La pregunta es obligada: ¿por qué el sistema, siempre tan rápido para intervenir en la educación de nuestros hijos o en el lenguaje inclusivo que debemos usar, se mantiene impasible ante estas confesiones? ¿Dónde está el protocolo de actuación cuando una mujer como Tania Llasera admite públicamente su apoyo y comprensión a una asesina? La respuesta es tan evidente como estúpida: el buenismo feminista ha colonizado las instituciones. Si esas declaraciones las hubiese hecho el padre, la justicia habría actuado de oficio, la custodia habría sido retirada en cuestión de horas y el escarnio público habría sido su condena perpetua. Pero cuando la protagonista es una mujer con bandera morada declarada, el silencio es la norma. La maternidad, ahora, parece otorgar una inmunidad que no reconoce la ley natural.
El feminismo es un cáncer metastásico que infecta todo lo que toca. Nunca ha buscado la igualdad, busca la superioridad moral a través de la destrucción de la responsabilidad. Nos quieren vender la idea de que la mujer es un ser de luz, inmaculado, ajeno a la perversidad humana. Pero esto no es feminismo, es infantilización. Los hombres no somos violadores en potencia, y las mujeres no son las dueñas de una palabra que no se puede contradecir. Todos somos capaces de lo peor cuando la brújula moral se desvía. En mi novela “El Diario de Carmen”, segunda entrega de “Relatos de un Maltratador”, abordo precisamente esta idea: que la maldad no distingue géneros, pero sí distingue discursos.
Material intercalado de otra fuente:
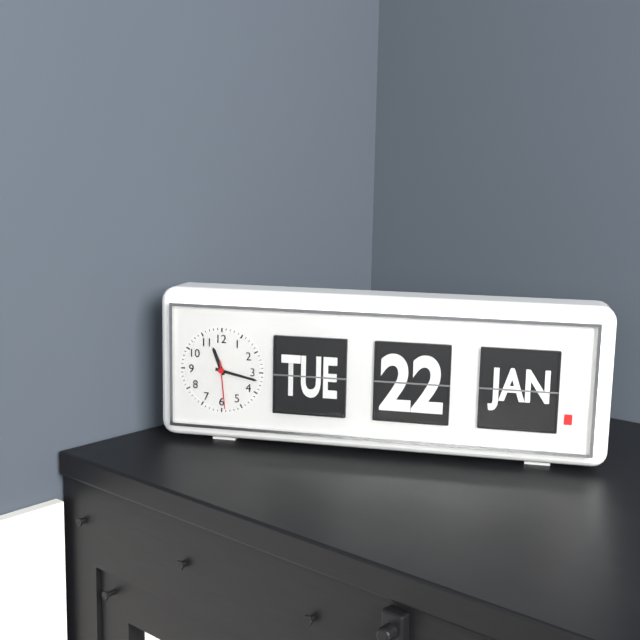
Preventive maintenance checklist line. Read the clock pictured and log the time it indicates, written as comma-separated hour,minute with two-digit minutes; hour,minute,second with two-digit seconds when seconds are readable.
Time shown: 11,17,29
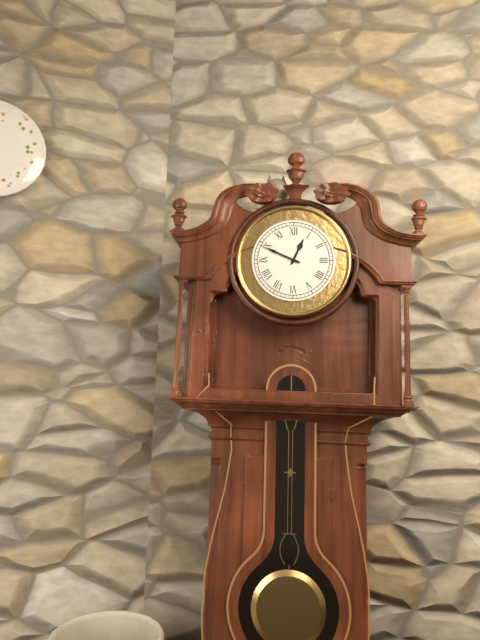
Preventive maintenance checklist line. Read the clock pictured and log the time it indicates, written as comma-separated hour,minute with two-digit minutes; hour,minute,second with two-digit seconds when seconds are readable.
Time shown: 12,49
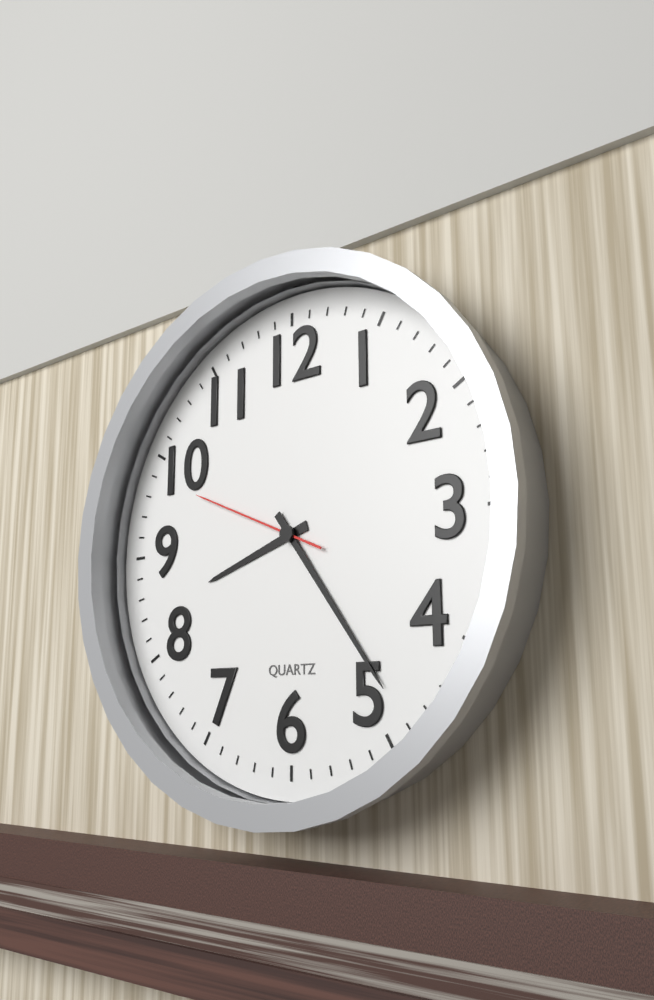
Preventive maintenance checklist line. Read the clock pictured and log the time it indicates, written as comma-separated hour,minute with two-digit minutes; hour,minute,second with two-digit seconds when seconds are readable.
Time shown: 8,24,49
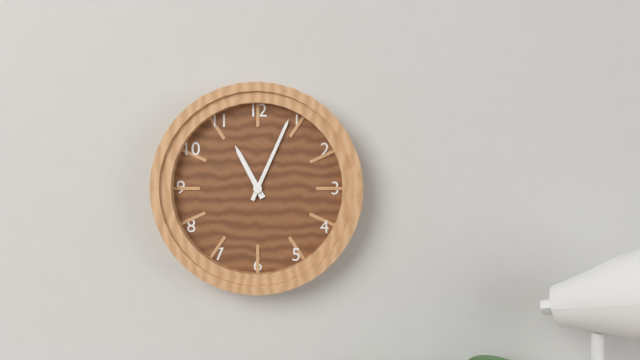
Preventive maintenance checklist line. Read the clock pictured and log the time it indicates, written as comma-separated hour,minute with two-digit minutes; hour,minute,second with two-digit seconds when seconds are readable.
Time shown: 11,04
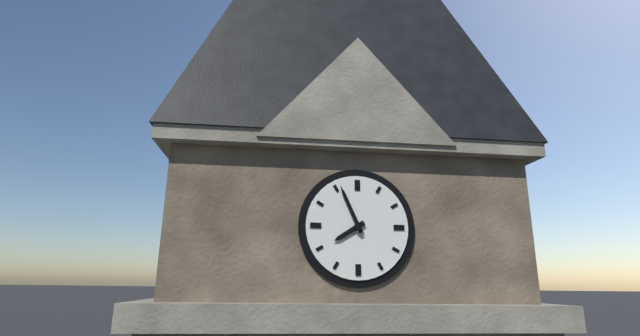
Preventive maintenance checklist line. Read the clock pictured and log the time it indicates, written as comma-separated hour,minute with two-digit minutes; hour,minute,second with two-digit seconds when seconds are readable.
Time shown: 7,56
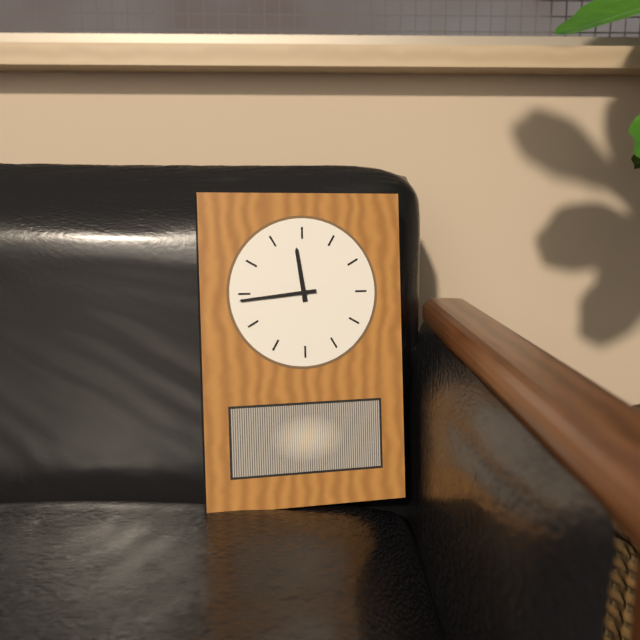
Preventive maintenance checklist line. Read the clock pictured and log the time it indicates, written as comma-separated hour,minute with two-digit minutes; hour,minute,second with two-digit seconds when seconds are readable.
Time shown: 11,44
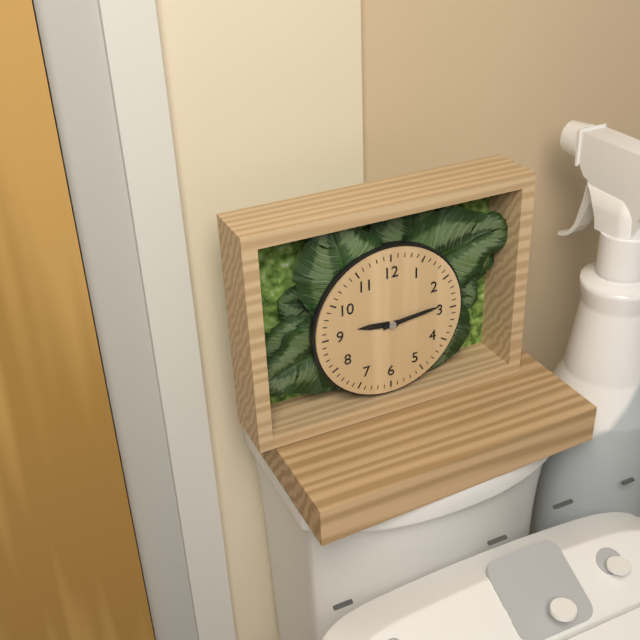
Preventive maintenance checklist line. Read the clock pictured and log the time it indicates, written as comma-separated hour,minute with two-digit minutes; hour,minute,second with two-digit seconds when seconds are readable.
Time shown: 9,14
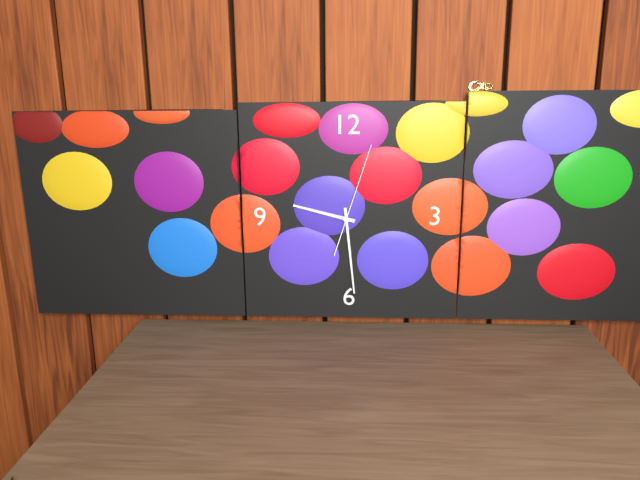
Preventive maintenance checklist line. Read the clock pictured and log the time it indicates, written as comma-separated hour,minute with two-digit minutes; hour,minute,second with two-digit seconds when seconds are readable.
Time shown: 9,29,03
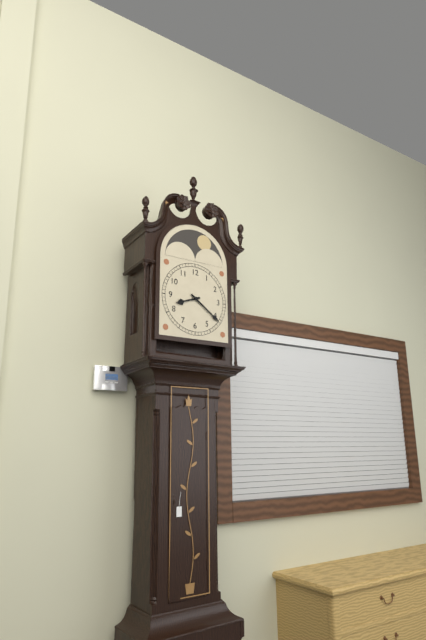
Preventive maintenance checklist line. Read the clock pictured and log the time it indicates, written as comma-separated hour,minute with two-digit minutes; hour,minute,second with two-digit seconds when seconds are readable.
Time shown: 8,21
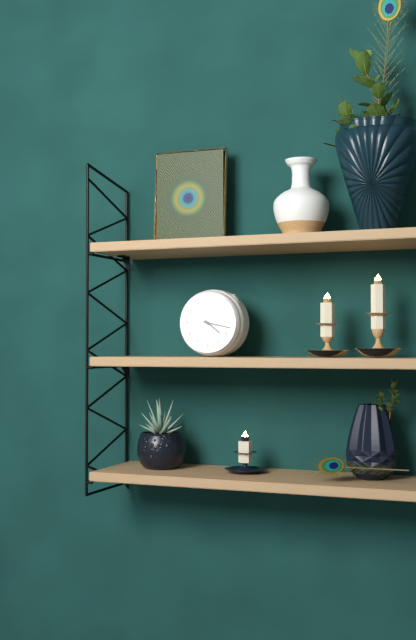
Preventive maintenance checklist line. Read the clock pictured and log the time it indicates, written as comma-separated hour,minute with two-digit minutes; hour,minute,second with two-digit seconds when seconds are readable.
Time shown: 4,17
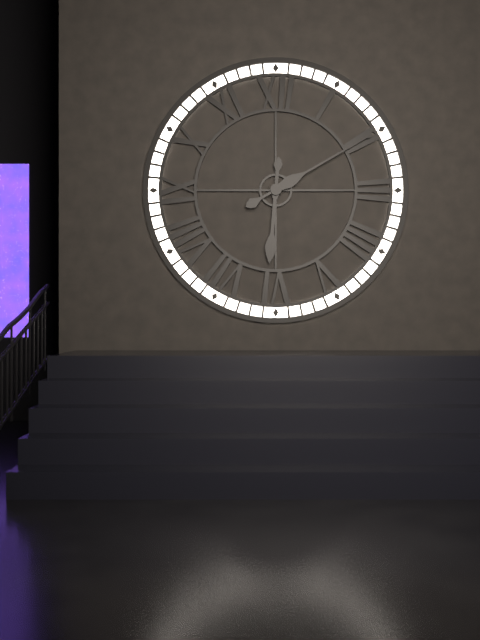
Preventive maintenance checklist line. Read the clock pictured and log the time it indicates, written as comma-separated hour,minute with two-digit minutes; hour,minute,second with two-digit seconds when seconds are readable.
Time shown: 6,10
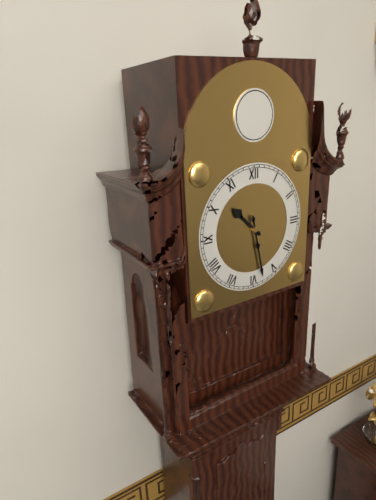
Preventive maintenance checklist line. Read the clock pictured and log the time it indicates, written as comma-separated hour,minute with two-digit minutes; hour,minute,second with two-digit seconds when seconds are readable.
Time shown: 10,28
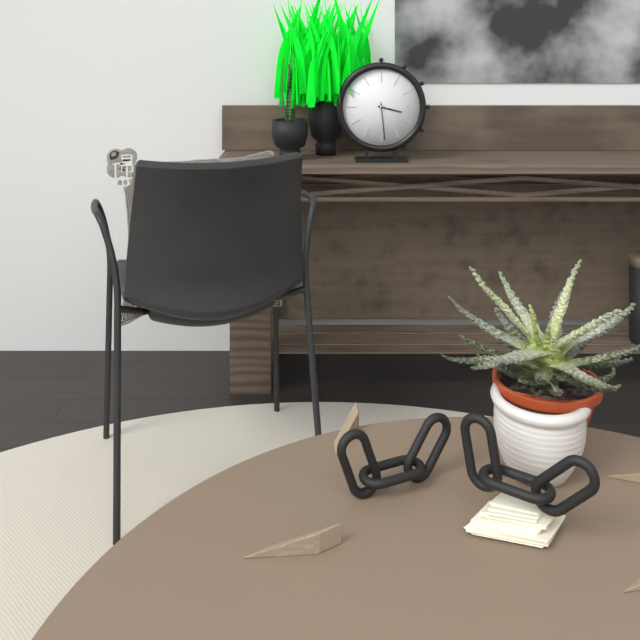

Cuando nos atrevemos a decir que la asesina no es una víctima más de su circunstancia, sino alguien que tomó una decisión, se nos acusa de machistas. Cuando exigimos que el asesinato de un niño sea tratado como lo que es, sin matices ni coartadas de género, se nos tacha de fascistas.
No miremos para otro lado. El blanqueo del filicidio es el síntoma de una sociedad que ha perdido el norte. Si permitimos que el victimismo se convierta en una patente, estaremos renunciando a nuestra propia humanidad. La justicia debe ser ciega, sí, pero no puede ser tonta. La condena debe ser contundente, sin importar quién sostiene el arma, sin importar cuántos seguidores tenga en Instagram ni cuántos likes acumule su causa.
Es hora de romper el espejo en el que se miran quienes justifican lo injustificable. La maternidad no es un título que garantice la bondad, y el feminismo no debe ser una herramienta para blindar la impunidad. La decencia consiste en llamar a las cosas por su nombre, incluso cuando el nombre escuece. Los niños, cuyo único pecado fue haber nacido, merecen algo más que nuestras excusas; merecen una verdad que no se ajuste a las necesidades de una agenda política. Si no somos capaces de defender esto, no merecemos que nos llamen civilizados. El resto es puro ruido, y el ruido no salvará a nadie.